All too often I hear parents saying silly things like, “Take all the advice you can get, babies don’t come with instruction manuals, you know.” Well, guess what? This is the day and age of the internet and if we want instructions for a baby, we can find them. With a little typing and clicking of the search button… BAM. Here we have it. Step by step baby instructions that will have you parenting like a pro in no time. If you are not a fan of humor or you are easily offended, you may want to leave this page immediately. The next 27 images are intended to be both helpful and hilarious.
1. Exercising Baby: When exercising the baby, you don’t want to go straight to the heavy weights. Work ’em up to that slowly.
2. Clearing Baby’s Nose: You can pick your friends, you can pick your nose… Um, just don’t pick your baby’s nose. That’s gross.
3. Walking with Baby: Specially designed baby hauling back packs are quite amazing. Stuffing your baby into a regular unequipped backpack is quite dangerous.
4. Feeding Baby: Babies need bottles. Of milk. Not Turkey Legs.
5. Calming Baby: Bourbon is not a cure-all… Until you’re older.
6. Changing Baby’s Diaper: Baby wipes are a good thing. You don’t want to use your skirt, you’ll get that crap on everything.
7. Babyproofing Your Home: Um, Seriously? Call an electrician before your house burns down.
8. Playing with Baby: Remember gentle motions. You’re not tossing the baby out for a Hail Mary to win the game.
9. Nursing Baby: Yes, this is a little gender bias. But gentlemen, what are you doing? You know you don’t even make milk.
10. Bonding with Baby: Coffee and cocktails will have to wait. You’ve got a couple decades before that’s deemed appropriate.
11. Massaging Baby: Gentle is the key. No karate chop massaging techniques.
12. Making Baby Smile: >Forcing a smile might work with your friends, but when it comes to the baby, it’s a no go!
13. Washing Baby: A nice warm washcloth is always going to be better than being attacked by a hose.
14. Fun Games for Baby: Peek-a-boo is going to win every time. But if you’re stupid enough to try to force the baby to play chess, I’d be interested to see who gets frustrated first.
15. Putting Baby to Bed: The crib, not the drawer. Drawers are for socks and underwear.
16. Helping Baby Teethe: They make fairly inexpensive water filled items called teething rings. Pick some up. Don’t let your baby eat the shoe. They’re NOT A DOG.
17. Bundling Baby: I think that by now you’ve figured out that the Stork bringing the baby in a nap-sack is make believe. So should the storks method of bundling.
18. Shopping with Baby: Did you know that the shopping carts have a separate compartment for children? You do now!
19. Stimulating Baby: Mobiles are good.
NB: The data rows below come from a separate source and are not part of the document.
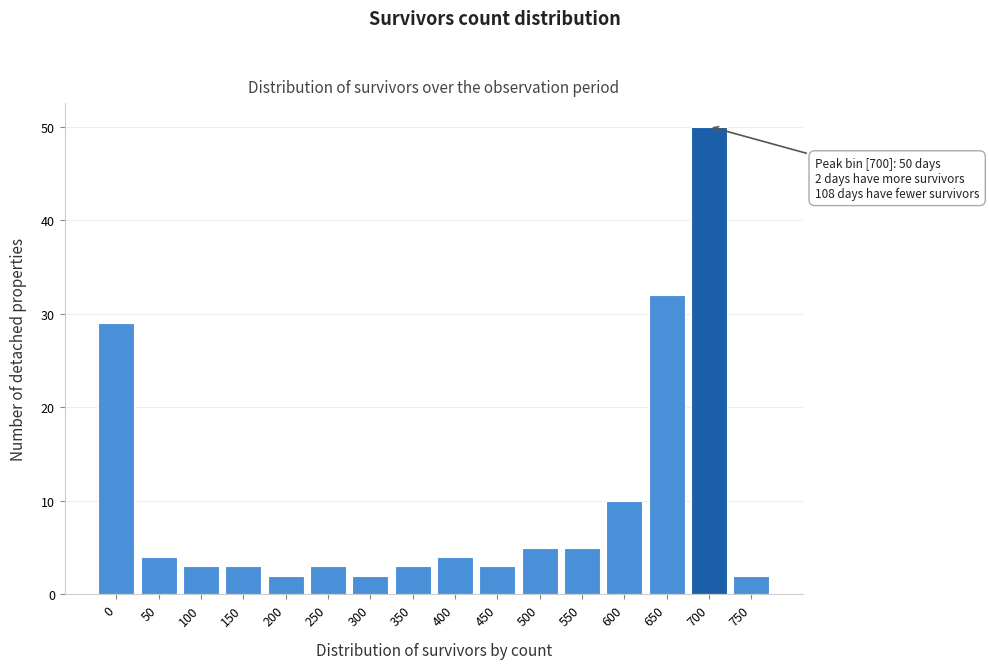

Reading right to left, transcribe all the data shown in this chart.

750=2	700=50	650=32	600=10	550=5	500=5	450=3	400=4	350=3	300=2	250=3	200=2	150=3	100=3	50=4	0=29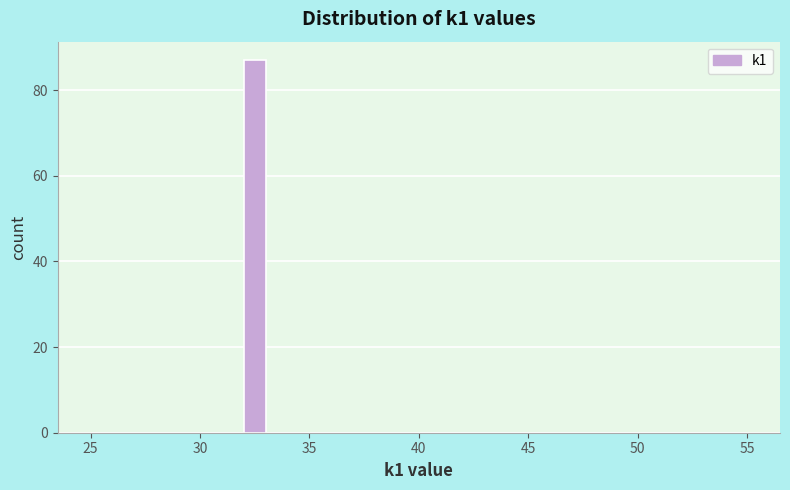

Around what value on the x-axis is the tallest bar? Give the approximate position of its centre, as read against the axis.

32.5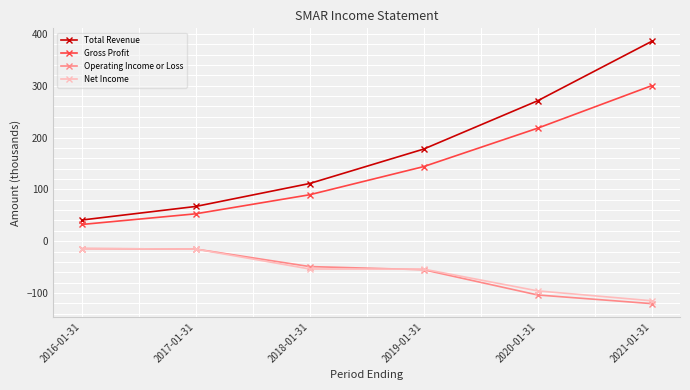

Between 2017-01-31 and 2020-01-31, which series saw the biggest shift?

Total Revenue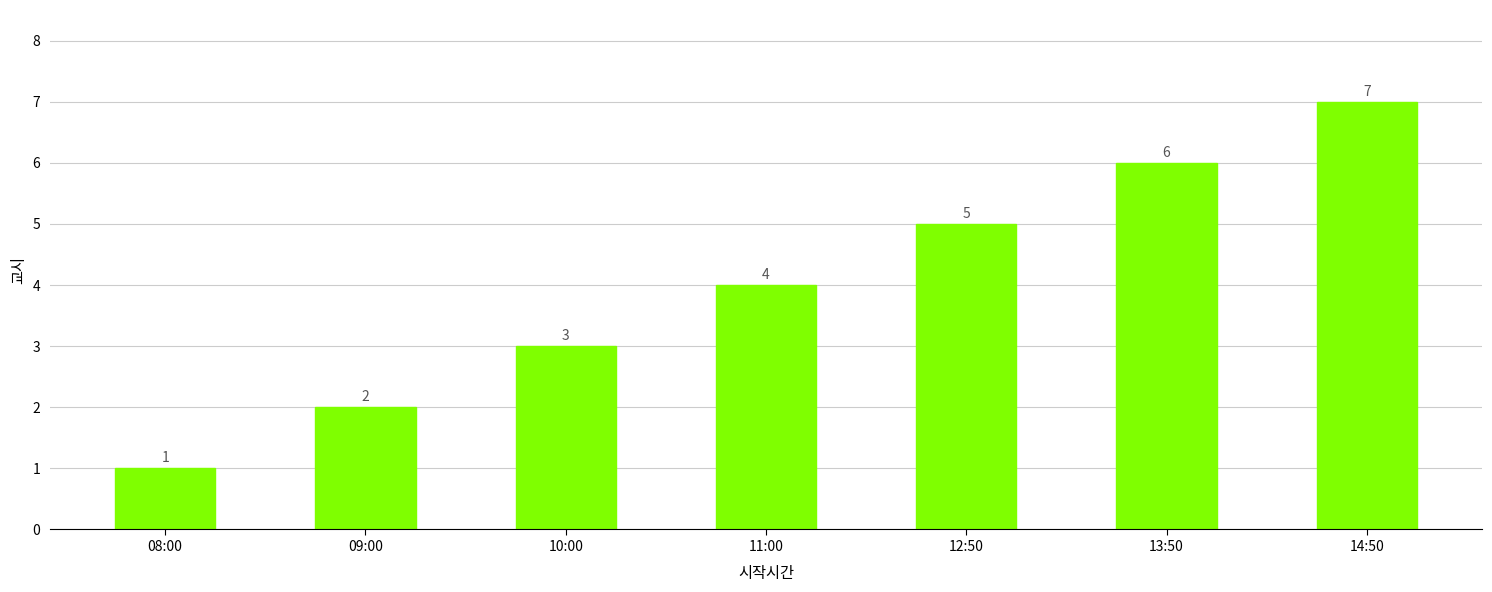

At which category does the chart reach its minimum across all series?

08:00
Scantily clad infomercials are bad… Any questions?
20. Testing Baby’s Bottle: If I ever catch someone testing the bottle like this, I sincerely hope that it’s scalding hot.
21. Containing Baby: Playpens are good. As much as you’d like to put your children in a cage from time to time, that’s inappropriate and I believe illegal.
22. Checking Baby’s Diaper: This should be self explanatory. But if you prefer the second method, it’s on you… Quite literally.
23. Buckling Up Baby: This one seems self explanatory, but even still I am pretty sure I’ve seen this happen in real life.
24. Choosing a Babysitter: We’re going for quality here, people.
25. Introducing Baby to Pets: A slow, steady introduction will be best. Baby shouldn’t be forced or fully immersed in a pet play situation.
26. Drying Baby: No. Don’t you dare think about it. Not even on the gentle cycle.
27. Lifting Baby: Repeat after me folks… Heads are not handles. Heads are not handles. Very good.
Hopefully these funny baby instructions gave you a good laugh. And who knows, maybe they gave you a little insight on what NOT to do!